TRY IT. Copy, from the data below, every line that has "text" in it.

(Document layout detection data)

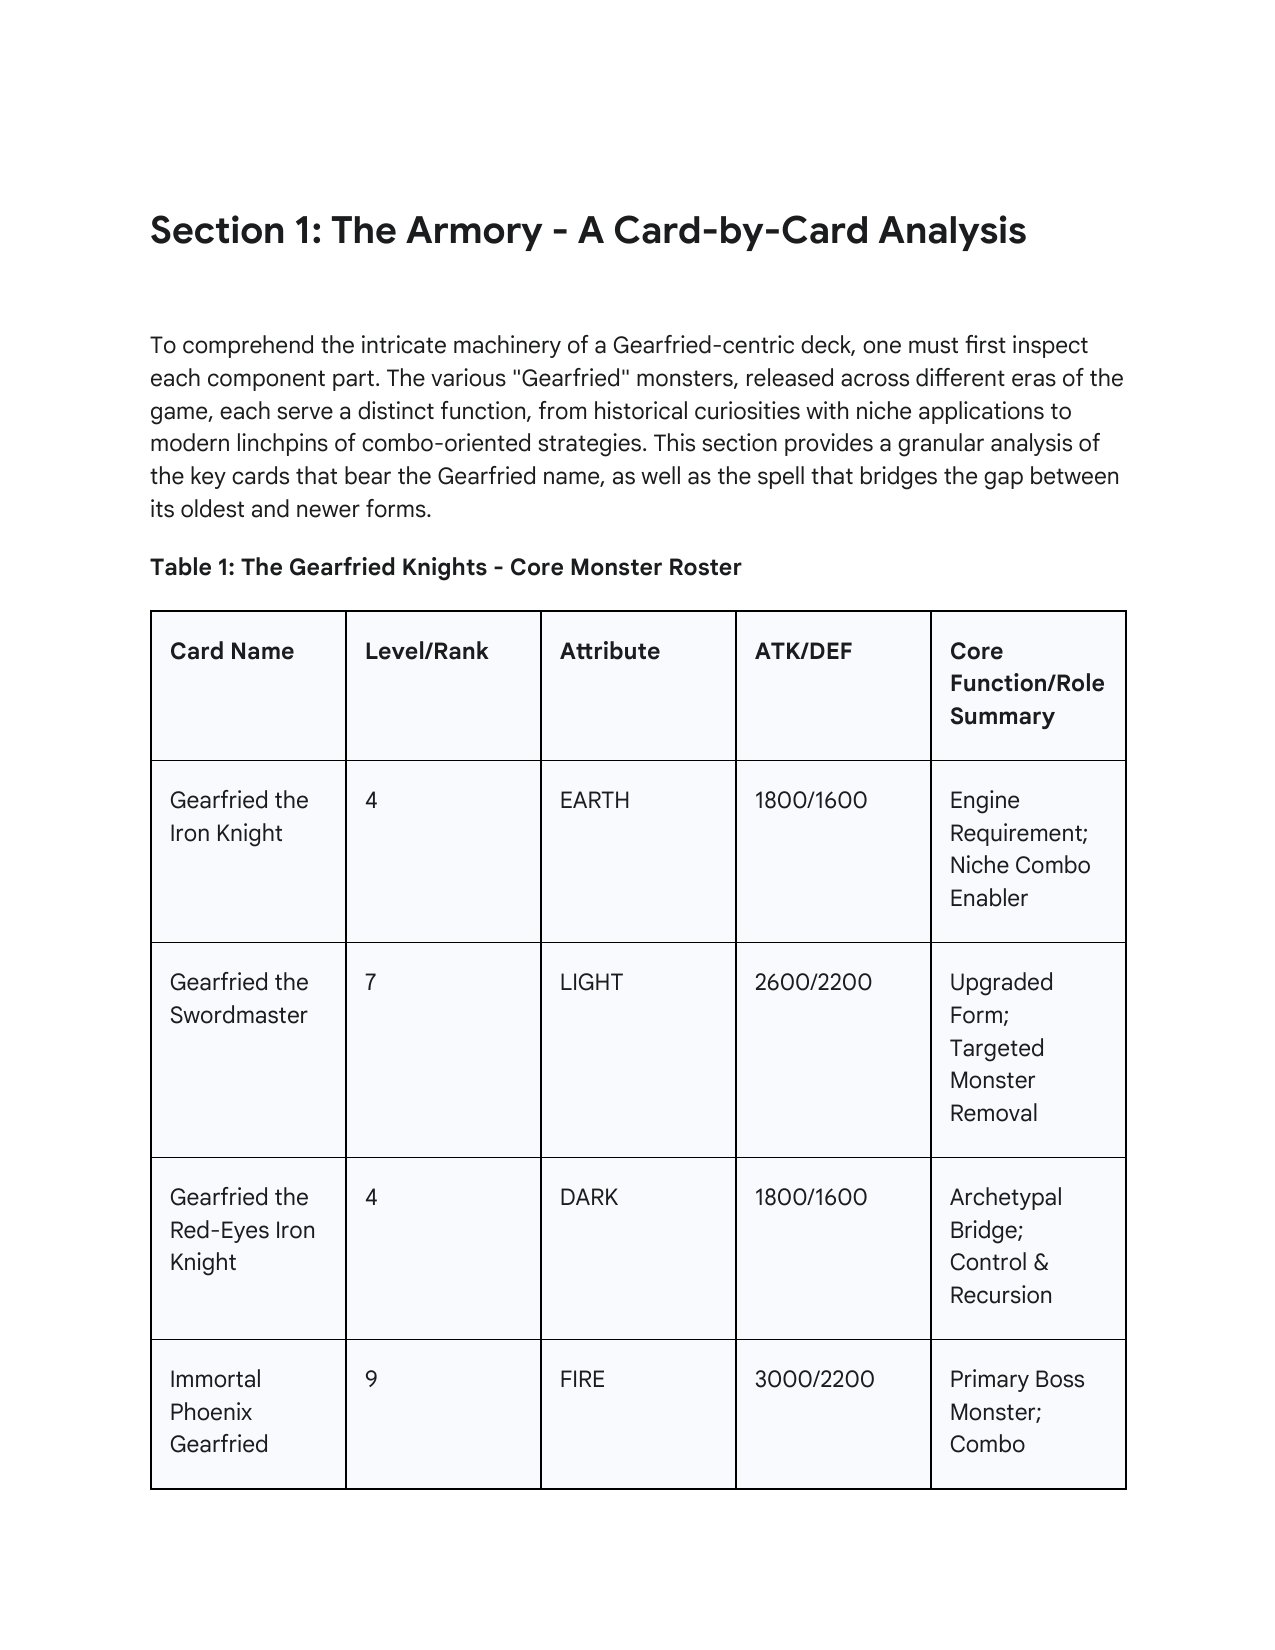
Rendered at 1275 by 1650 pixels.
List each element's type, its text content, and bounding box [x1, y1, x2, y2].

table_header Attribute [542, 612, 735, 760]
text To comprehend the intricate machinery of a Gearfried-centric deck, one must first inspect each component part. The various "Gearfried" monsters, released across different eras of the game, each serve a distinct function, from historical curiosities with niche applications to modern linchpins of combo-oriented strategies. This section provides a granular analysis of the key cards that bear the Gearfried name, as well as the spell that bridges the gap between its oldest and newer forms. [150, 331, 1125, 524]
table_cell 7 [347, 943, 540, 1157]
table_cell Upgraded Form; Targeted Monster Removal [932, 943, 1125, 1157]
table_header Core Function/Role Summary [932, 612, 1125, 760]
table_header Level/Rank [347, 612, 540, 760]
table_cell 2600/2200 [737, 943, 930, 1157]
table_cell 1800/1600 [737, 1158, 930, 1339]
table_cell LIGHT [542, 943, 735, 1157]
table_cell EARTH [542, 761, 735, 942]
table_cell 4 [347, 761, 540, 942]
table_cell FIRE [542, 1340, 735, 1488]
table_cell Gearfried the Iron Knight [152, 761, 345, 942]
table_cell 1800/1600 [737, 761, 930, 942]
table_cell Engine Requirement; Niche Combo Enabler [932, 761, 1125, 942]
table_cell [152, 1340, 345, 1488]
table_cell 4 [347, 1158, 540, 1339]
table_cell 9 [347, 1340, 540, 1488]
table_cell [932, 1340, 1125, 1488]
subtitle Section 1: The Armory - A Card-by-Card Analysis [150, 208, 1125, 255]
table_cell Archetypal Bridge; Control & Recursion [932, 1158, 1125, 1339]
text Table 1: The Gearfried Knights - Core Monster Roster [150, 553, 1125, 581]
table_cell Gearfried the Red-Eyes Iron Knight [152, 1158, 345, 1339]
table_cell DARK [542, 1158, 735, 1339]
table_cell Gearfried the Swordmaster [152, 943, 345, 1157]
table_header ATK/DEF [737, 612, 930, 760]
table_cell 3000/2200 [737, 1340, 930, 1488]
table_header Card Name [152, 612, 345, 760]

WRITTEN SOLUTION.
List each element's type, its text content, and bounding box [x1, y1, x2, y2].
text To comprehend the intricate machinery of a Gearfried-centric deck, one must first inspect each component part. The various "Gearfried" monsters, released across different eras of the game, each serve a distinct function, from historical curiosities with niche applications to modern linchpins of combo-oriented strategies. This section provides a granular analysis of the key cards that bear the Gearfried name, as well as the spell that bridges the gap between its oldest and newer forms. [150, 331, 1125, 524]
text Table 1: The Gearfried Knights - Core Monster Roster [150, 553, 1125, 581]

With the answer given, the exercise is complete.